TASK REQUIREMENTS:
Once you have read the entries, please say how many lines hold the string "Partners", giving the number only.
(DATA SHOWN begins)
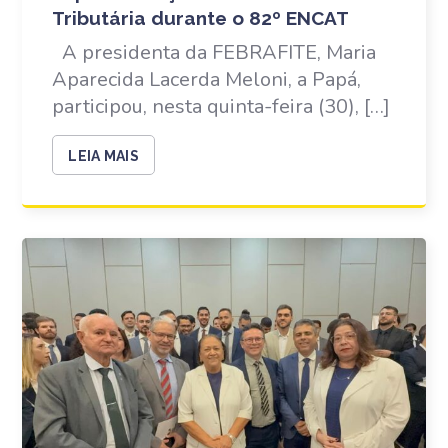
Tributária durante o 82º ENCAT
A presidenta da FEBRAFITE, Maria
Aparecida Lacerda Meloni, a Papá,
participou, nesta quinta-feira (30), […]
LEIA MAIS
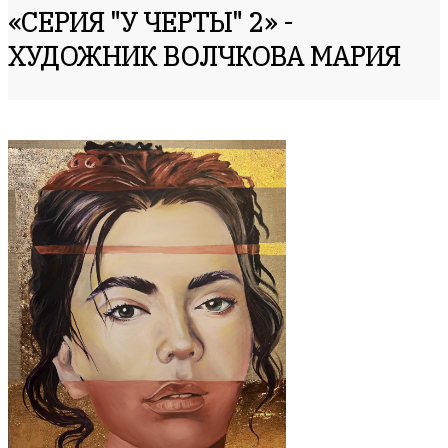
«СЕРИЯ "У ЧЕРТЫ" 2» -
ХУДОЖНИК ВОЛЧКОВА МАРИЯ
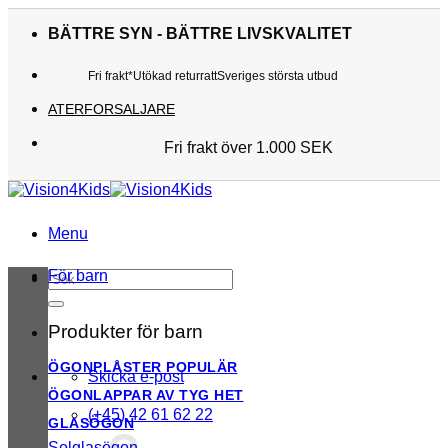
Skip
to
BÄTTRE SYN - BÄTTRE LIVSKVALITET
content
Fri frakt*
Utökad returratt
Sveriges största utbud
ATERFORSALJARE
Fri frakt över 1.000 SEK
Sveriges största utbud
Utökad returratt
Kunderna älskar oss
Menu
För barn
Sök
efter:
Produkter för barn
ÖGONPLÅSTER
Skicka e-post
ÖGONLAPPAR AV TYG
(+45) 42 61 62 22
GLASÖGON
Solglasögon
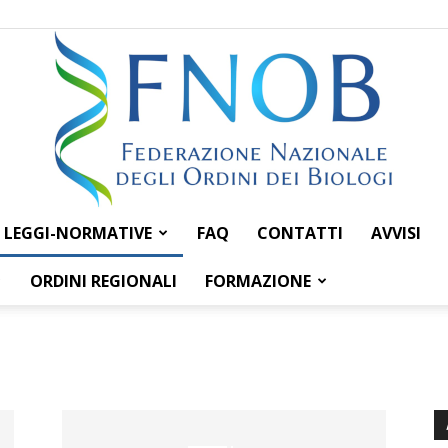
LEGGI-NORMATIVE
FAQ
CONTATTI
AVVISI
Federazione
ORDINI REGIONALI
FORMAZIONE
Nazionale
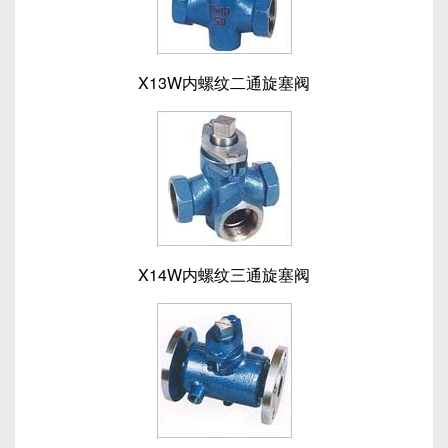
X13W内螺纹二通旋塞阀
X14W内螺纹三通旋塞阀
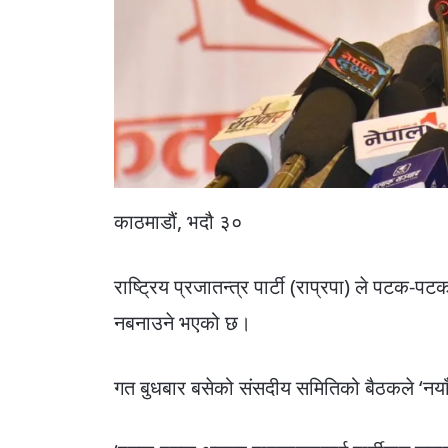
काठमाडौं, भदौ ३०
राष्ट्रिय प्रजातन्त्र पार्टी (राप्रपा) ले पट
नबनाउने भएको छ।
गत बुधबार बसेको संसदीय समितिको बैठकले ‘नया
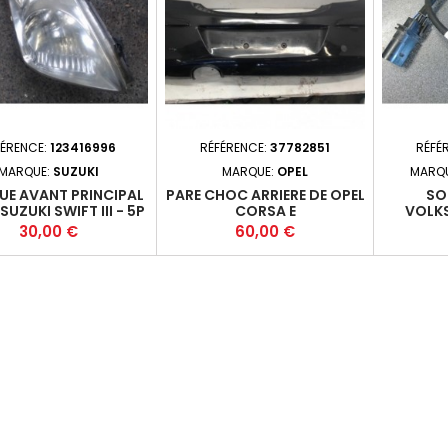
FÉRENCE:
123416996
RÉFÉRENCE:
37782851
RÉFÉ
MARQUE:
SUZUKI
MARQUE:
OPEL
MARQ
UE AVANT PRINCIPAL
PARE CHOC ARRIERE DE OPEL
SO
SUZUKI SWIFT III - 5P
CORSA E
VOLK
05-03-2011-04 +
04L9
Prix
Prix
30,00 €
60,00 €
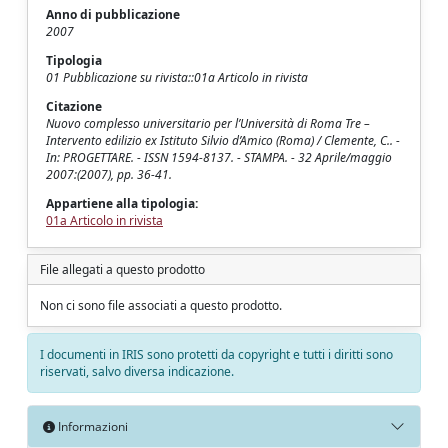
Anno di pubblicazione
2007
Tipologia
01 Pubblicazione su rivista::01a Articolo in rivista
Citazione
Nuovo complesso universitario per l’Università di Roma Tre –
Intervento edilizio ex Istituto Silvio d’Amico (Roma) / Clemente, C.. -
In: PROGETTARE. - ISSN 1594-8137. - STAMPA. - 32 Aprile/maggio
2007:(2007), pp. 36-41.
Appartiene alla tipologia:
01a Articolo in rivista
File allegati a questo prodotto
Non ci sono file associati a questo prodotto.
I documenti in IRIS sono protetti da copyright e tutti i diritti sono
riservati, salvo diversa indicazione.
Informazioni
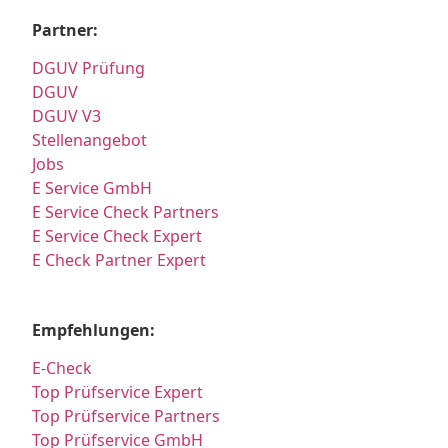
Partner:
DGUV Prüfung
DGUV
DGUV V3
Stellenangebot
Jobs
E Service GmbH
E Service Check Partners
E Service Check Expert
E Check Partner Expert
Empfehlungen:
E-Check
Top Prüfservice Expert
Top Prüfservice Partners
Top Prüfservice GmbH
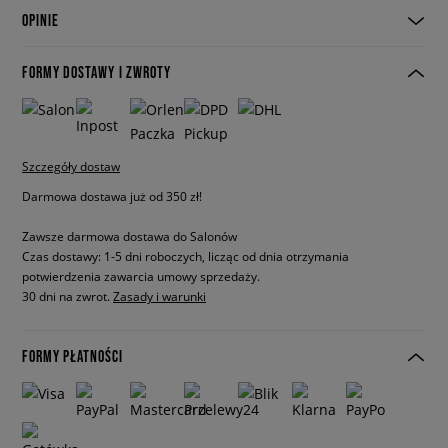
OPINIE
FORMY DOSTAWY I ZWROTY
Szczegóły dostaw
Darmowa dostawa już od 350 zł!
Zawsze darmowa dostawa do Salonów
Czas dostawy: 1-5 dni roboczych, licząc od dnia otrzymania
potwierdzenia zawarcia umowy sprzedaży.
30 dni na zwrot.
Zasady i warunki
FORMY PŁATNOŚCI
(DATA SHOWN ends)
SOLVED EXERCISE:
2